Les communautés culturelles de Montréal veulent que soient interdites les interpellations policières de routine sur la voie publique.

Une coalition d’organismes représentant plusieurs communautés culturelles demandera d’abord à la Ville de Montréal d’instaurer un moratoire immédiat sur les interceptions de routine de citoyens sur la rue.

« Ce que les gens ne savent pas, c’est que la police ne peut pas tout simplement, pour n’importe quelle raison ou sans raison, vous aborder et demander de vous identifier », a expliqué Alain Babineau, un ex-policier de la GRC qui œuvre maintenant comme conseiller auprès du Centre de recherche-action sur les relations raciales, lors d’une conférence de presse vendredi à Montréal.
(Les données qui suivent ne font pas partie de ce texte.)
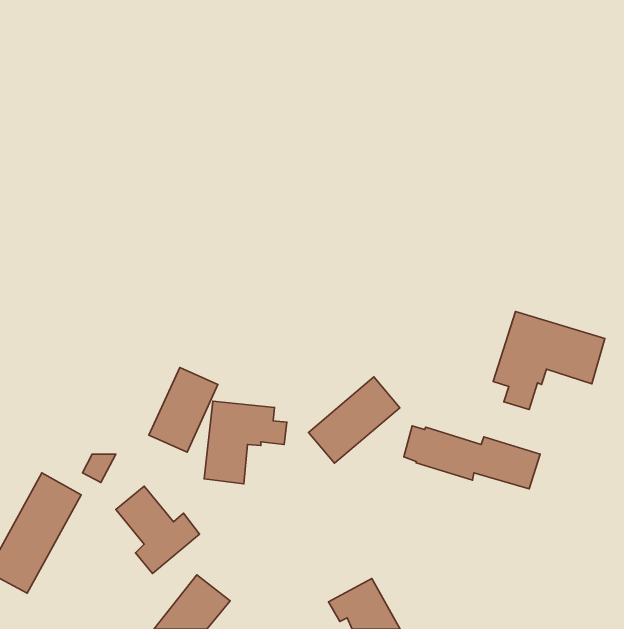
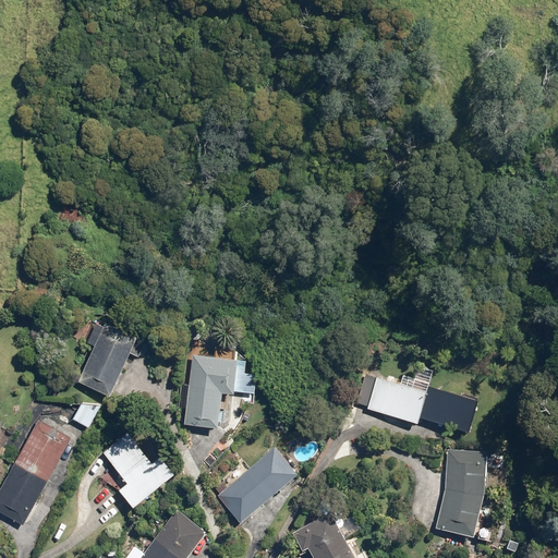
building: [493,311,605,410] -> none
building: [149,367,218,452] -> [80,320,141,396]
building: [309,377,400,463] -> [216,447,296,523]
building: none -> [435,451,487,537]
Il a ainsi précisé que ce qui détermine la légalité ou non d’une interpellation, « c’est le motif derrière l’intervention : une intervention qui est basée sur […] des stéréotypes ou sur des soupçons, c’est illégal. Une intervention qui est basée sur de l’information, sur des renseignements que la police aurait, ou dans un but […] de protéger un bien spécifique, ça c’est réglementaire ».

Rapport accablant pour le SPVM

La demande survient après que le Service de police de la Ville de Montréal eut rendu public un rapport démontrant que les personnes racisées sont beaucoup plus susceptibles d’être ciblées ainsi par les policiers. Par exemple, les femmes autochtones ont 11 fois plus de risques d’être interpellées par les policiers que les Blancs ; les Noirs, 4,2 fois plus de risques ; et les personnes arabes, deux fois plus.
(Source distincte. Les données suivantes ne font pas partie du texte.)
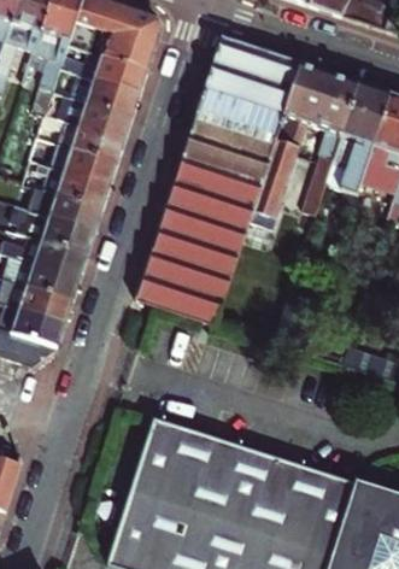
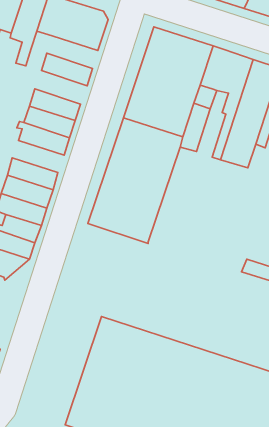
building: [82,49,149,93] -> none
building: [66,95,135,140] -> none
building: [36,188,105,230] -> none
« C’est important, quand nous parlons de profilage racial ou de discrimination, de savoir qu’il y a des gens qui sont victimes », a rappelé le président de la Ligue des Noirs, Dan Philip.

« C’est une violation de leurs droits, de la Charte québécoise et canadienne des droits et effectivement il faut poser la question : pourquoi n’y a-t-il pas déjà une réponse à l’Hôtel de ville pour demander qu’effectivement ça cesse comme pratique ? », a renchéri le conseiller municipal Marvin Rotrand, qui déposera la motion réclamant le moratoire à la prochaine séance du conseil municipal.

Témoignages troublants

Max-Stanley Bazin, de la Ligue des Noirs, a fait part de certains témoignages recueillis, dont celui d’un jeune homme qui, à quelques coins de rue de chez lui, a été intercepté de manière aléatoire, matraqué et battu, se retrouvant à l’hôpital. On lui a reproché d’avoir été en état d’ébriété sur la voie publique, sauf qu’à l’hôpital, la batterie d’examens qu’il a subis ont démontré qu’il n’avait pas d’alcool dans le sang.
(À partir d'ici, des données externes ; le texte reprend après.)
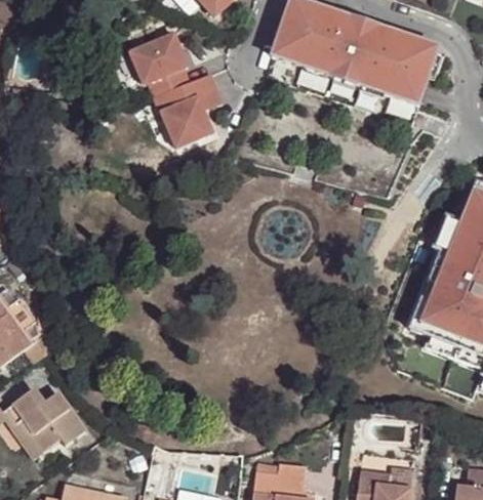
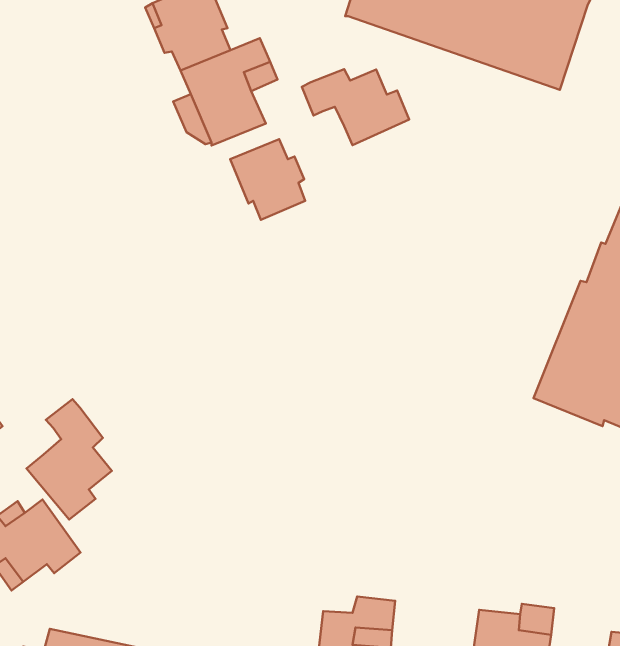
building: none -> [302,69,409,145]
building: none -> [230,139,305,220]
building: none -> [26,399,112,520]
« On n’a pas le droit d’inventer de la preuve. On ne peut pas arriver comme ça et dire : il y a telle chose qui s’est passée, alors que ça ne s’est pas passé », s’est insurgé M. Bazin.

« Présentement, cet homme vit dans la peur. La peur de la police. Il ne sait pas quoi faire. Il est totalement traumatisé », a fait valoir l’intervenant.

« Quand vous faites face à des individus qui violent la loi, qui s’en prennent à vous physiquement, agissent dans l’illégalité la plus totale, vous ne pouvez pas vous dire que ce sont des policiers. Dans la tête du citoyen normal, il se dit que ça ne peut pas être des policiers, ça ne se peut pas, parce qu’ils agissent comme des bandits », a-t-il martelé, insistant sur la perte de confiance généralisée qui s’ensuit.

« Quand des policiers agissent comme des bandits, le citoyen normal ne peut pas les percevoir comme étant des individus qui sont là pour le servir, pour le protéger. »

En août dernier, la Cour supérieure a donné son aval à une action collective de 4 millions déposée par la Ligue des Noirs contre le SPVM pour profilage racial.

Précédents en Ontario et en Nouvelle-Écosse

Les organismes font valoir que l’Ontario et la Nouvelle-Écosse ont légiféré pour interdire cette pratique après que des juges dans les deux provinces eurent conclu que de telles interceptions étaient illégales.

La motion du conseiller Marvin Rotrand invitera aussi le conseil municipal à demander à Québec d’imposer une telle interdiction à travers la province.

« Le jugement en Ontario dit que […] le fait d’être membre de la communauté noire ne fait pas de vous un criminel et la police n’a pas le droit de vous interpeller parce que vous êtes Noir », a-t-il fait valoir.